Starting point is 01:06:24 And, you know, just breaking down all of those ways to shelter your income from taxes, to defer your taxes, to completely eliminate your taxes. It's just very, very helpful. I pulled a Brandon Turner. and asked personal advice, but that's why I have my own podcast. Yeah. If you want to ask personal advice, go get your own podcast. No, I thought it was great.

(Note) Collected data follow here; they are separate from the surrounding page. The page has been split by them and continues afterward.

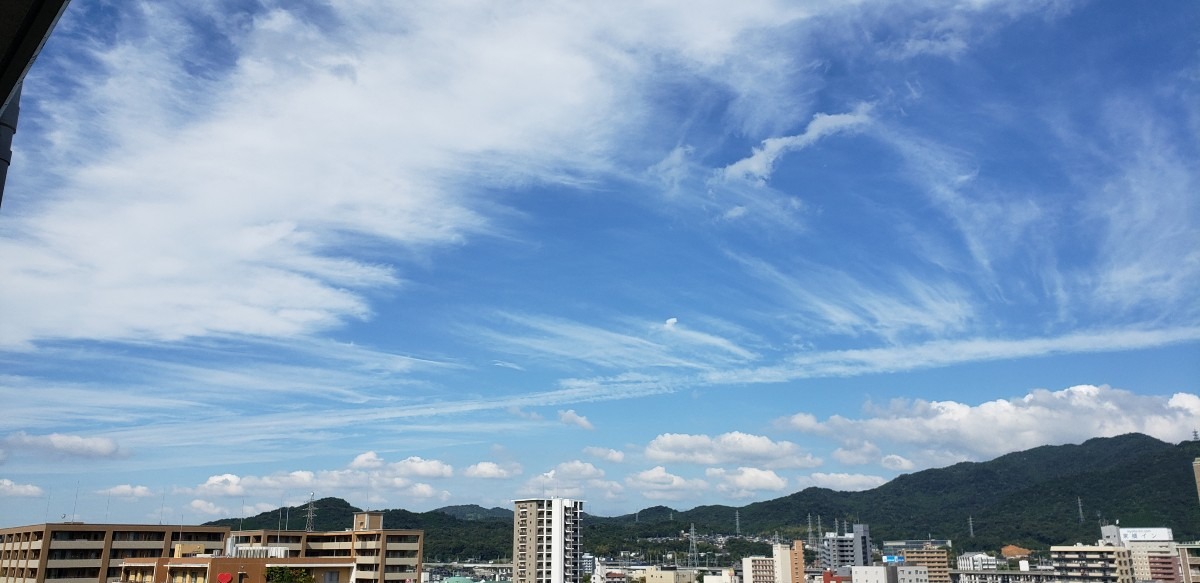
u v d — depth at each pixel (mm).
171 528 178750
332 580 146250
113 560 168750
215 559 136375
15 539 173000
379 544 181375
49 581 160125
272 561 142125
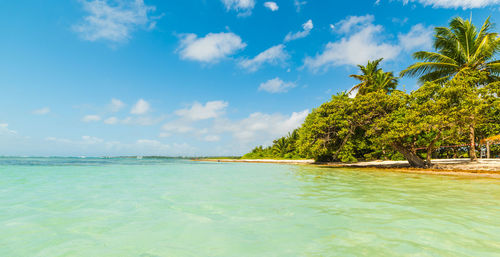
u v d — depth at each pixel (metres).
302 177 11.76
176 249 2.99
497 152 24.36
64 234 3.51
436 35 19.28
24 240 3.26
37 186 8.31
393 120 16.23
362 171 15.14
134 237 3.41
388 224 3.89
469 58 18.22
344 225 3.88
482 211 4.67
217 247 3.05
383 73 26.61
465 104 13.12
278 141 43.97
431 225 3.81
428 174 12.45
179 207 5.20
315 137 22.39
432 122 13.38
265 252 2.88
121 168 18.33
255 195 6.61
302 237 3.37
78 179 10.54
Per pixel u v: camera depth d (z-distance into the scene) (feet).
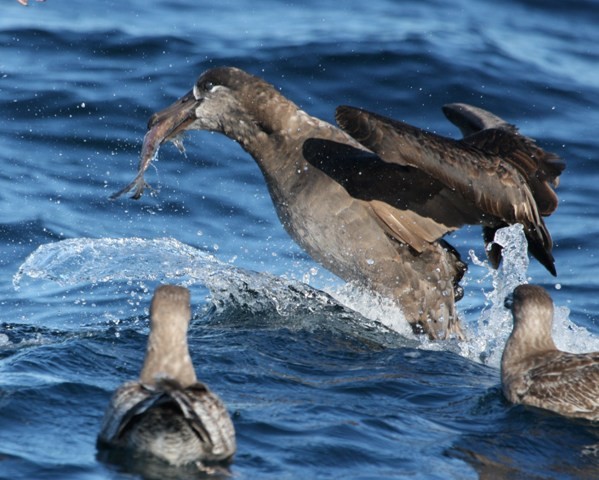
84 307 50.49
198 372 39.55
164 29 81.87
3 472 30.48
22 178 63.46
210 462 31.42
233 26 84.12
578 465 34.42
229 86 48.29
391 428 35.68
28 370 38.29
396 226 47.11
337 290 49.21
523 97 76.69
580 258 60.29
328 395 38.47
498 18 92.27
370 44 79.51
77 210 61.36
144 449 30.99
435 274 47.88
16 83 72.13
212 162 67.41
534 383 38.96
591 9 94.43
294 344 44.19
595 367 38.78
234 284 48.75
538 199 45.09
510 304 42.32
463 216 47.11
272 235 61.11
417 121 72.43
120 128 69.05
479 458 34.24
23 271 50.11
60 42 77.77
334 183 47.11
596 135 73.26
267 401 37.19
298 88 74.38
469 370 43.06
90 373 38.75
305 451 33.14
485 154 43.93
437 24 87.40
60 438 32.81
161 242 52.90
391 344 45.55
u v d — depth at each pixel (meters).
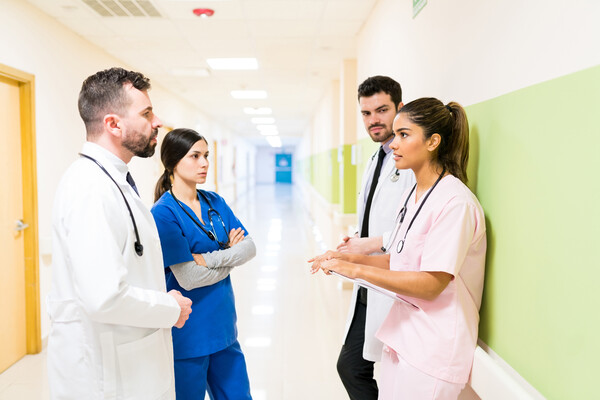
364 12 3.66
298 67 5.73
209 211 1.82
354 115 5.36
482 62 1.45
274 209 12.70
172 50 4.84
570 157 0.96
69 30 3.97
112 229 1.10
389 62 3.00
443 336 1.27
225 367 1.78
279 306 4.11
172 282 1.66
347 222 5.22
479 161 1.47
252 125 13.94
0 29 2.90
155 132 1.27
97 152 1.18
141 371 1.16
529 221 1.14
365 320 1.90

Starting point is 01:06:48 I thought you can leave here with kind of like a couple of kind of steps that you can take to really maximize the benefits in terms of your tax strategy and overall long-term wealth planning plan. Again, HSA, we talked about how you should max that out if you have one. And, you know, obviously this is all if you have your other basis covered, right? You've got a strong financial position. You're scaling towards financial freedom. then start doing this, take care of business ahead of time, you know, pay off bad debt,
Starting point is 01:07:12 all that kind of stuff. But if you're there, you know, consider maxing out that HSA. Consider maxing out that 401K. Consider to making the backdoor Roth contribution, which I got to look into. I really haven't thought about that nearly enough and really kind of need to take advantage to that. It seems like a no-brainer at this point for me. The 529 plan, not sure I'm going to do that entirely in advance of what we called
Starting point is 01:07:35 procreation for future trenchlings that are unborn, unconceived. But that is a great way to talk about. And then obviously with real estate, we've got some tax advantages there. I liked what he said about don't dabble in real estate investing. I think that there's some wisdom behind that. I think that, you know, if you're going to buy one property in your lifetime or one or two duplexes and get $400 a month in cash flow and your plan is to earn six figures for the most of your career, that portfolio is going to be much more of an annoyance to you than a real contributor to your long-term financial position. So I, you know, I buy consistently and aggressively. I think that there's some thought to be put into that
Starting point is 01:08:12 statement. And then I'll have to look into more whole life insurance stuff. I thought that was interesting. I haven't really considered it from that angle before. Yeah, I haven't either. And back to the real estate thing really quick before we jump into the whole life. I really do think that what he's talking about, real estate in little piddly amounts can just be a distraction. Because when you have one property, you still have to deal with the tenant that's terrible if you've got a tenant in there, whereas if you've got a whole mess of properties, one terrible tenant doesn't just ruin your whole day. So I think that's a really great, that's a really great piece of advice that we don't hear very often here at bigger pockets, money. But it's, you know,
Starting point is 01:08:50 it doesn't make it less valid just because it's not the most popular opinion. If you want to invest in real estate, jump in with both feet. Smartly. And I think if you're listening to this show, obviously one, one component of your future portfolio, I think, is probably going to be real estate. You're here on bigger pockets. You're thinking about that as at least one of the techniques that you may use in your portfolio as you build wealth every time. But I also think, you know, hey, it's perfectly fine to not use real estate at all and build a huge fortune. You know, there's a lot of ways to do it that you can go about it. And I think that it's really not the best place to dip your toe in the water one time ever. But I think there's obviously
Starting point is 01:09:26 huge benefits to doing so if you dive in. Otherwise, it would be here. I totally agree, but I also agree that real estate can and probably should be a large portion of your portfolio. It's about 50% of mine. And I'm okay with that. Me too. Okay, Scott, shall we get out of here? Let's get out of here. Okay, happy new year from the Bigger Pockets Money crew, Mindy and Scott.
Starting point is 01:09:48 From episode 54 of the Bigger Pockets Money podcast, we're gone.